# [Action item]
Only one stretch of the data below is wanted: the lines starting at the one with "384 581 1.90" and ending at the one with "532 643 1.70", both included, given again exactly.

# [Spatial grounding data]
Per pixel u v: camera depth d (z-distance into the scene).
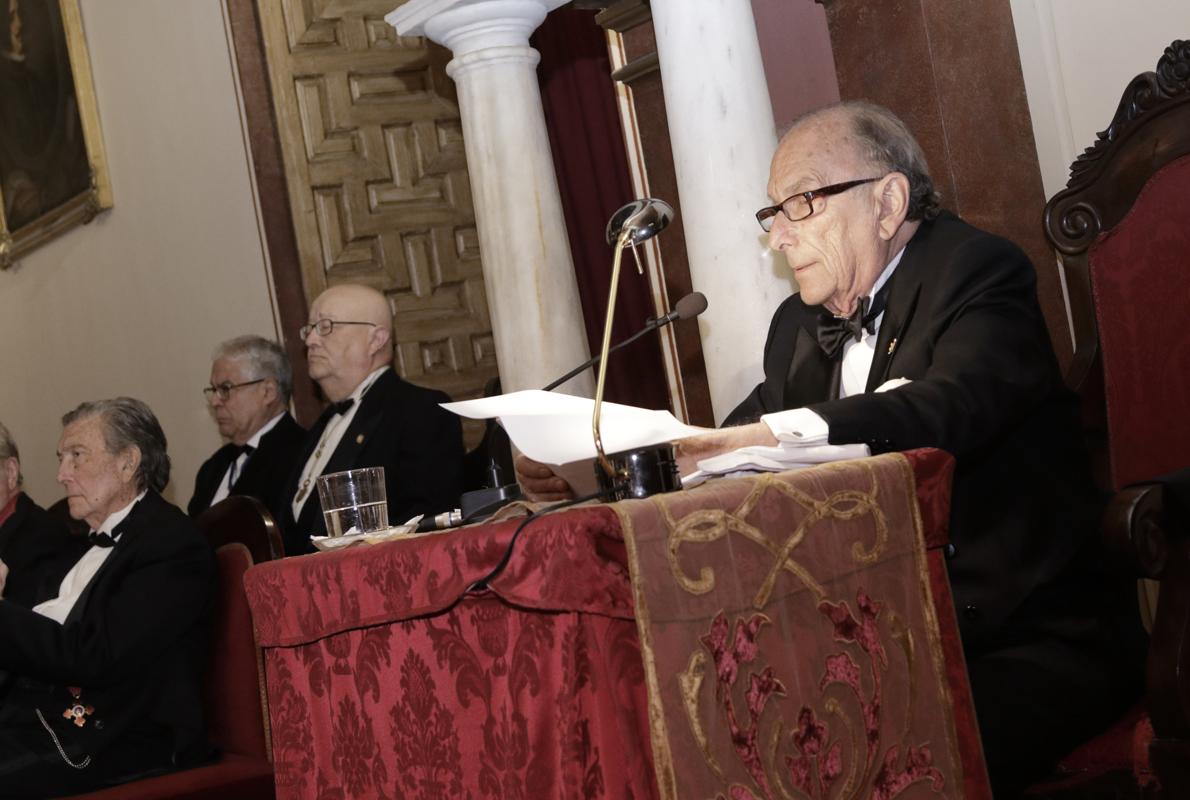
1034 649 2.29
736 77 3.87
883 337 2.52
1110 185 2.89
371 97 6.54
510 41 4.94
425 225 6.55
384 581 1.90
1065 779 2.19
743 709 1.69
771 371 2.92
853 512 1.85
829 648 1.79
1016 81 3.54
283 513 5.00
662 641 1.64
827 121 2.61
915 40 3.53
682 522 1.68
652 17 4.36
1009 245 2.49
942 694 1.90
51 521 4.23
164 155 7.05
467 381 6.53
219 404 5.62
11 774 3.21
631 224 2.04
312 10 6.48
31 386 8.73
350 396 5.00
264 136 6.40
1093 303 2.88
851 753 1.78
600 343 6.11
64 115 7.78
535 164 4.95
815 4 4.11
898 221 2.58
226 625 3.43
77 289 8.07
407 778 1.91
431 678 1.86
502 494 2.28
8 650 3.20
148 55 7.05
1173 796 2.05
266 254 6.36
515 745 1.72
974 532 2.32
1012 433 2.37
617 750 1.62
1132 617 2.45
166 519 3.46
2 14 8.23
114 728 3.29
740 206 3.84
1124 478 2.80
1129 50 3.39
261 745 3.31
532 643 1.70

* * *

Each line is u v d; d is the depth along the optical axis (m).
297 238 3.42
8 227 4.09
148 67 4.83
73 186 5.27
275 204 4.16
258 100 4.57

...

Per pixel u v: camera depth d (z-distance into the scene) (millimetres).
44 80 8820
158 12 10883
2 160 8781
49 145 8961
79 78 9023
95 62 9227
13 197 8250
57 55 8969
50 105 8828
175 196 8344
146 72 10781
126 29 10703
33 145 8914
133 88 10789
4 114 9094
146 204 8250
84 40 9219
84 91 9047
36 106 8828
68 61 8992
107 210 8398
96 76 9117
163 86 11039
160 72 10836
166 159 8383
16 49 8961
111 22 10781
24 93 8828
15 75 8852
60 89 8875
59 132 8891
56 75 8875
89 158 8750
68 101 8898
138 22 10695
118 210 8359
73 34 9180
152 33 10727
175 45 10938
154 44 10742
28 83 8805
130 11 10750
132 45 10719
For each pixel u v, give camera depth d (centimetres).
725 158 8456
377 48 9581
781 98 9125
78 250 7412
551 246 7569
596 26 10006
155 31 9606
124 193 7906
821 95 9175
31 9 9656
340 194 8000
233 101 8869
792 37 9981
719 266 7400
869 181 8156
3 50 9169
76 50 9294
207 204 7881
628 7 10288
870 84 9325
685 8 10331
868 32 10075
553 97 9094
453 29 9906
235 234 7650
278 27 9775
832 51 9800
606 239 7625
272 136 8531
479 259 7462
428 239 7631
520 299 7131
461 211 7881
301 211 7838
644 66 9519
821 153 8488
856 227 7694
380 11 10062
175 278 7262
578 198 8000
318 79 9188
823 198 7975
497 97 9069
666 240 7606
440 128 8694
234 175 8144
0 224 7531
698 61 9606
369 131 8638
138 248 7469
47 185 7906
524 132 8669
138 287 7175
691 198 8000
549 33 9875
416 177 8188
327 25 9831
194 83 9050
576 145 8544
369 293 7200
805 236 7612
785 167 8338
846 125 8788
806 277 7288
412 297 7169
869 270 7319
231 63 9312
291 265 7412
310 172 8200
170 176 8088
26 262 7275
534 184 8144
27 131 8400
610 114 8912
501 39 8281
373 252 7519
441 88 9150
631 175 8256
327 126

# [Written solution]
384 581 1.90
1065 779 2.19
743 709 1.69
771 371 2.92
853 512 1.85
829 648 1.79
1016 81 3.54
283 513 5.00
662 641 1.64
827 121 2.61
915 40 3.53
682 522 1.68
652 17 4.36
1009 245 2.49
942 694 1.90
51 521 4.23
164 155 7.05
467 381 6.53
219 404 5.62
11 774 3.21
631 224 2.04
312 10 6.48
31 386 8.73
350 396 5.00
264 136 6.40
1093 303 2.88
851 753 1.78
600 343 6.11
64 115 7.78
535 164 4.95
815 4 4.11
898 221 2.58
226 625 3.43
77 289 8.07
407 778 1.91
431 678 1.86
502 494 2.28
8 650 3.20
148 55 7.05
1173 796 2.05
266 254 6.36
515 745 1.72
974 532 2.32
1012 433 2.37
617 750 1.62
1132 617 2.45
166 519 3.46
2 14 8.23
114 728 3.29
740 206 3.84
1124 478 2.80
1129 50 3.39
261 745 3.31
532 643 1.70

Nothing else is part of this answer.